Students often say they are on a tight budget and I agree that is true. However, I believe most of us can still afford to donate something or the other. What might be a ‘small’ amount in the pounds/dollars/rupees goes a long way in developing countries, so every little helps.

One of other unique initiatives I started supporting in 2010 through donations is Kiva. Kiva helps crowd-source funding for micro-loans in developing countries across the globe. You make a donation (minimum of $25) and choose a ‘person’ that it will go to on a Kiva site. This is done to give the transaction a human touch, but what goes in the background is that it helps ‘backfill’ a loan already given to that person by a micro-lending company in that country. Once the loan is paid back, you get the amount you invested back and can then loan it out to other projects.

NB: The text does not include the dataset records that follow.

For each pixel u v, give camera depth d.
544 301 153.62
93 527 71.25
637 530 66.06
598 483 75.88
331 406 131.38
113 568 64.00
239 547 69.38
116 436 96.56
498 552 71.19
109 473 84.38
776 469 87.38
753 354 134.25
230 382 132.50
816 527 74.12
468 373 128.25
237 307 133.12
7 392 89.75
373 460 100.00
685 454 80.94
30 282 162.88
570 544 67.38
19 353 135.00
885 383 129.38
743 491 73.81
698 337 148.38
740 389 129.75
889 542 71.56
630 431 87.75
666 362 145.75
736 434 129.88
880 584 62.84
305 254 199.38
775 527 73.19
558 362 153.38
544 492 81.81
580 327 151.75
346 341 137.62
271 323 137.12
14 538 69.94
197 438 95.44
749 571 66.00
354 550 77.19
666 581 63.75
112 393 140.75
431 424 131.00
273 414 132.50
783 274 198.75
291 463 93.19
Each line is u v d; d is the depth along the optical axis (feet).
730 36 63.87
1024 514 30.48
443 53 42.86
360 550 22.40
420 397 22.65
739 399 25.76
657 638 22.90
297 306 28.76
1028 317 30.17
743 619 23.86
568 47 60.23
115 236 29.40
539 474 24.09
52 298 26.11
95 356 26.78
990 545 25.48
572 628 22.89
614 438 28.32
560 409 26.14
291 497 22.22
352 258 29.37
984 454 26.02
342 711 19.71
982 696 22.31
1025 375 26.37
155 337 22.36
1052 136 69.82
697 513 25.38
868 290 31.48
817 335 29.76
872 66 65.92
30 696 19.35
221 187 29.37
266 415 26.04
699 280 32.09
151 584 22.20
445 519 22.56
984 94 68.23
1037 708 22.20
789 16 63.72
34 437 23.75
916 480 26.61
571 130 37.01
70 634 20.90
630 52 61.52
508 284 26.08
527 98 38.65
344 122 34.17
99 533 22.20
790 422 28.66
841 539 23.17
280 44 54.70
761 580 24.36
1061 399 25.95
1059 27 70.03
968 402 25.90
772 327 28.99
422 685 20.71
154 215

I’m really drawn to Kiva’s micro-lending concept, because it helps the people you loan to to start their own business, build their own house – something that helps them become self-sustaining and makes their lives better. I’m disappointed by just one thing though – Kiva has no lending partners in India.

I make conscious efforts to donate to charitable causes. I realize that no matter how much of a ‘bad day’ I have, there are many millions of people in the world who are worse off. I donated a month’s worth of part-time work wages towards the Haiti earthquake rehabilitation effort. I supported Room To Read and Teach For India (that latter with donations from gyaan.in members too), two organizations making grassroots level efforts in setting up new schools/libraries. I supported MADTV’s Mike Willis’ ‘Wheelchair Week‘ – a superhuman effort involving him spending twelve hours a day in a wheelchair for one whole week, something I hold him in very high esteem for having the courage and will to do. I didn’t believe in the Facebook campaign for changing profile picture to that of cartoon characters “to campaign against child abuse” until former University of Surrey sabbatical officer Nick Entwistle made a similar challenge on Facebook – and I got to see how many people actually did get involved rather than it just being a case of ‘clicktivism‘. That allowed me get over my dismissal of the campaign as a stunt, and donated to NSPCC UK when I heard that the campaign increased donations by 85%.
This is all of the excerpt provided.